--- Exercise brief ---
Hand back each record exactly as you find it.

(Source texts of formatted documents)
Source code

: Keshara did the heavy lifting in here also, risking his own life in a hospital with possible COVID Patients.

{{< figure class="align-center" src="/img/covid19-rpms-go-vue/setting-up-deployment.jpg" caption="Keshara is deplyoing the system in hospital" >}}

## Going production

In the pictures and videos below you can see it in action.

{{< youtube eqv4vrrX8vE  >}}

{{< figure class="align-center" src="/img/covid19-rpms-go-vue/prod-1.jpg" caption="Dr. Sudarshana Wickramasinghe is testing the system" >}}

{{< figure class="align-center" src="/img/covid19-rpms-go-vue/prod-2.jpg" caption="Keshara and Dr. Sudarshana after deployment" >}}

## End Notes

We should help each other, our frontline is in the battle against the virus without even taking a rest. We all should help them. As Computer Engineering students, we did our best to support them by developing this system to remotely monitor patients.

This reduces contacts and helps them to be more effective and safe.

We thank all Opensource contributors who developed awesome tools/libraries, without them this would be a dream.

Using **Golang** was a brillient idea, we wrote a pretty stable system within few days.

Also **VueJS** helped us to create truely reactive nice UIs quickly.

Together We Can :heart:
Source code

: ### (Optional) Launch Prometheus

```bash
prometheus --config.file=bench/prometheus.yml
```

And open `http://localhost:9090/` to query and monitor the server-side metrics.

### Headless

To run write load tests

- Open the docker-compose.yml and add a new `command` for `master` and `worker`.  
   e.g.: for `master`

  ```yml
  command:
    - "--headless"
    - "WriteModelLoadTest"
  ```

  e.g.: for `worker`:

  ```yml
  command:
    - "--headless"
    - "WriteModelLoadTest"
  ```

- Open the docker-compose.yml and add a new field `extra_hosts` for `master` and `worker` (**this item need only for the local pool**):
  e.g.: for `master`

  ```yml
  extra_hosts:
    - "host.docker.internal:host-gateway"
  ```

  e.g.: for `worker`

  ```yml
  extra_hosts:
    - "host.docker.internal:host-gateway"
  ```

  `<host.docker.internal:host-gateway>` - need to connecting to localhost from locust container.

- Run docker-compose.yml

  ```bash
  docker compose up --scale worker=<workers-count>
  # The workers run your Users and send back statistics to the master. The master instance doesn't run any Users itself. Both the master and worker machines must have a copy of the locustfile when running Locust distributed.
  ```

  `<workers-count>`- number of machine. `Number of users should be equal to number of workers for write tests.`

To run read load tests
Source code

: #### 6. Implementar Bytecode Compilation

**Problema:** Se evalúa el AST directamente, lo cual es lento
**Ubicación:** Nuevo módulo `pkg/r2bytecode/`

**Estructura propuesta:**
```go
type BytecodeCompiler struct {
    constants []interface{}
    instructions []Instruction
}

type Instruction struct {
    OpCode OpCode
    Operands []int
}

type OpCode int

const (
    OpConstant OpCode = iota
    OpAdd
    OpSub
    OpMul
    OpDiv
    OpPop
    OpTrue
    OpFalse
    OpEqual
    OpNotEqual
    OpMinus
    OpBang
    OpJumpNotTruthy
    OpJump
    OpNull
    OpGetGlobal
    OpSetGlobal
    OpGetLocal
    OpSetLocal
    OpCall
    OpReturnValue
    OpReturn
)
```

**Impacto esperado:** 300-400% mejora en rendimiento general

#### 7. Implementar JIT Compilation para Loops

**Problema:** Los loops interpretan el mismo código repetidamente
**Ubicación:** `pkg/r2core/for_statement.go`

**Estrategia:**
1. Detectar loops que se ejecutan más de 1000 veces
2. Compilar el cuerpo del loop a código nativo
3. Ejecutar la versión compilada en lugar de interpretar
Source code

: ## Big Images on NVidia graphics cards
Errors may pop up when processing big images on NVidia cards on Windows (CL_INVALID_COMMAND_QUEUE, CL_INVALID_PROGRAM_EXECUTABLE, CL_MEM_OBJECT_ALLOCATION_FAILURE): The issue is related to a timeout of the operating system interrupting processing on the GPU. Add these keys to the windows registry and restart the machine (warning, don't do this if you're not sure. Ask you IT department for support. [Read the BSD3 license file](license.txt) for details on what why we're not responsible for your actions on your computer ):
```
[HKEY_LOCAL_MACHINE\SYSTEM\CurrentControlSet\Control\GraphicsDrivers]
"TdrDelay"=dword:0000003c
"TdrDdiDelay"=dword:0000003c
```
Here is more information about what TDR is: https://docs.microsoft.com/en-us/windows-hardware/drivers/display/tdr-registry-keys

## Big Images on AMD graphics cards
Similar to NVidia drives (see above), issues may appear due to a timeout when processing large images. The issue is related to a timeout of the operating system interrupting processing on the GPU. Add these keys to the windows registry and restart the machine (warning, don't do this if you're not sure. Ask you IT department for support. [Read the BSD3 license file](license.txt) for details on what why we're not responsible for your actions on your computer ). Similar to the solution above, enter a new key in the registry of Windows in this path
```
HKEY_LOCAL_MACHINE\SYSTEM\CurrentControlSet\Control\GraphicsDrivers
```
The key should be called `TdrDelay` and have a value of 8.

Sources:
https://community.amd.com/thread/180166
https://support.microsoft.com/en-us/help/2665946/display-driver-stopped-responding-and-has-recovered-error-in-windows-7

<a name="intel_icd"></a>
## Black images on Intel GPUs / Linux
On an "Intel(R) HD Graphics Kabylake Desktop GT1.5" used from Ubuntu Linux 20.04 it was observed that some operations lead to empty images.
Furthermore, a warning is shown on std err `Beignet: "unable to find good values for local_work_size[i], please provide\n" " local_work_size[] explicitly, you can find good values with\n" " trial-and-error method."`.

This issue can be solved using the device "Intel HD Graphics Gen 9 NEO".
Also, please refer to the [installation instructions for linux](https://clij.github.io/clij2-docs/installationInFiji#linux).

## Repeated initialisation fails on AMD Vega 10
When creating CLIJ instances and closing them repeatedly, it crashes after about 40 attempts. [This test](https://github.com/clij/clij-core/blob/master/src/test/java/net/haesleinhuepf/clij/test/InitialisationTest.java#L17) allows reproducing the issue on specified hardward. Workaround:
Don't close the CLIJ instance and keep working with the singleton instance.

--- Response to this task ---
Source code

: Keshara did the heavy lifting in here also, risking his own life in a hospital with possible COVID Patients.

{{< figure class="align-center" src="/img/covid19-rpms-go-vue/setting-up-deployment.jpg" caption="Keshara is deplyoing the system in hospital" >}}

## Going production

In the pictures and videos below you can see it in action.

{{< youtube eqv4vrrX8vE  >}}

{{< figure class="align-center" src="/img/covid19-rpms-go-vue/prod-1.jpg" caption="Dr. Sudarshana Wickramasinghe is testing the system" >}}

{{< figure class="align-center" src="/img/covid19-rpms-go-vue/prod-2.jpg" caption="Keshara and Dr. Sudarshana after deployment" >}}

## End Notes

We should help each other, our frontline is in the battle against the virus without even taking a rest. We all should help them. As Computer Engineering students, we did our best to support them by developing this system to remotely monitor patients.

This reduces contacts and helps them to be more effective and safe.

We thank all Opensource contributors who developed awesome tools/libraries, without them this would be a dream.

Using **Golang** was a brillient idea, we wrote a pretty stable system within few days.

Also **VueJS** helped us to create truely reactive nice UIs quickly.

Together We Can :heart:
Source code

: ### (Optional) Launch Prometheus

```bash
prometheus --config.file=bench/prometheus.yml
```

And open `http://localhost:9090/` to query and monitor the server-side metrics.

### Headless

To run write load tests

- Open the docker-compose.yml and add a new `command` for `master` and `worker`.  
   e.g.: for `master`

  ```yml
  command:
    - "--headless"
    - "WriteModelLoadTest"
  ```

  e.g.: for `worker`:

  ```yml
  command:
    - "--headless"
    - "WriteModelLoadTest"
  ```

- Open the docker-compose.yml and add a new field `extra_hosts` for `master` and `worker` (**this item need only for the local pool**):
  e.g.: for `master`

  ```yml
  extra_hosts:
    - "host.docker.internal:host-gateway"
  ```

  e.g.: for `worker`

  ```yml
  extra_hosts:
    - "host.docker.internal:host-gateway"
  ```

  `<host.docker.internal:host-gateway>` - need to connecting to localhost from locust container.

- Run docker-compose.yml

  ```bash
  docker compose up --scale worker=<workers-count>
  # The workers run your Users and send back statistics to the master. The master instance doesn't run any Users itself. Both the master and worker machines must have a copy of the locustfile when running Locust distributed.
  ```

  `<workers-count>`- number of machine. `Number of users should be equal to number of workers for write tests.`

To run read load tests
Source code

: #### 6. Implementar Bytecode Compilation

**Problema:** Se evalúa el AST directamente, lo cual es lento
**Ubicación:** Nuevo módulo `pkg/r2bytecode/`

**Estructura propuesta:**
```go
type BytecodeCompiler struct {
    constants []interface{}
    instructions []Instruction
}

type Instruction struct {
    OpCode OpCode
    Operands []int
}

type OpCode int

const (
    OpConstant OpCode = iota
    OpAdd
    OpSub
    OpMul
    OpDiv
    OpPop
    OpTrue
    OpFalse
    OpEqual
    OpNotEqual
    OpMinus
    OpBang
    OpJumpNotTruthy
    OpJump
    OpNull
    OpGetGlobal
    OpSetGlobal
    OpGetLocal
    OpSetLocal
    OpCall
    OpReturnValue
    OpReturn
)
```

**Impacto esperado:** 300-400% mejora en rendimiento general

#### 7. Implementar JIT Compilation para Loops

**Problema:** Los loops interpretan el mismo código repetidamente
**Ubicación:** `pkg/r2core/for_statement.go`

**Estrategia:**
1. Detectar loops que se ejecutan más de 1000 veces
2. Compilar el cuerpo del loop a código nativo
3. Ejecutar la versión compilada en lugar de interpretar
Source code

: ## Big Images on NVidia graphics cards
Errors may pop up when processing big images on NVidia cards on Windows (CL_INVALID_COMMAND_QUEUE, CL_INVALID_PROGRAM_EXECUTABLE, CL_MEM_OBJECT_ALLOCATION_FAILURE): The issue is related to a timeout of the operating system interrupting processing on the GPU. Add these keys to the windows registry and restart the machine (warning, don't do this if you're not sure. Ask you IT department for support. [Read the BSD3 license file](license.txt) for details on what why we're not responsible for your actions on your computer ):
```
[HKEY_LOCAL_MACHINE\SYSTEM\CurrentControlSet\Control\GraphicsDrivers]
"TdrDelay"=dword:0000003c
"TdrDdiDelay"=dword:0000003c
```
Here is more information about what TDR is: https://docs.microsoft.com/en-us/windows-hardware/drivers/display/tdr-registry-keys

## Big Images on AMD graphics cards
Similar to NVidia drives (see above), issues may appear due to a timeout when processing large images. The issue is related to a timeout of the operating system interrupting processing on the GPU. Add these keys to the windows registry and restart the machine (warning, don't do this if you're not sure. Ask you IT department for support. [Read the BSD3 license file](license.txt) for details on what why we're not responsible for your actions on your computer ). Similar to the solution above, enter a new key in the registry of Windows in this path
```
HKEY_LOCAL_MACHINE\SYSTEM\CurrentControlSet\Control\GraphicsDrivers
```
The key should be called `TdrDelay` and have a value of 8.

Sources:
https://community.amd.com/thread/180166
https://support.microsoft.com/en-us/help/2665946/display-driver-stopped-responding-and-has-recovered-error-in-windows-7

<a name="intel_icd"></a>
## Black images on Intel GPUs / Linux
On an "Intel(R) HD Graphics Kabylake Desktop GT1.5" used from Ubuntu Linux 20.04 it was observed that some operations lead to empty images.
Furthermore, a warning is shown on std err `Beignet: "unable to find good values for local_work_size[i], please provide\n" " local_work_size[] explicitly, you can find good values with\n" " trial-and-error method."`.

This issue can be solved using the device "Intel HD Graphics Gen 9 NEO".
Also, please refer to the [installation instructions for linux](https://clij.github.io/clij2-docs/installationInFiji#linux).

## Repeated initialisation fails on AMD Vega 10
When creating CLIJ instances and closing them repeatedly, it crashes after about 40 attempts. [This test](https://github.com/clij/clij-core/blob/master/src/test/java/net/haesleinhuepf/clij/test/InitialisationTest.java#L17) allows reproducing the issue on specified hardward. Workaround:
Don't close the CLIJ instance and keep working with the singleton instance.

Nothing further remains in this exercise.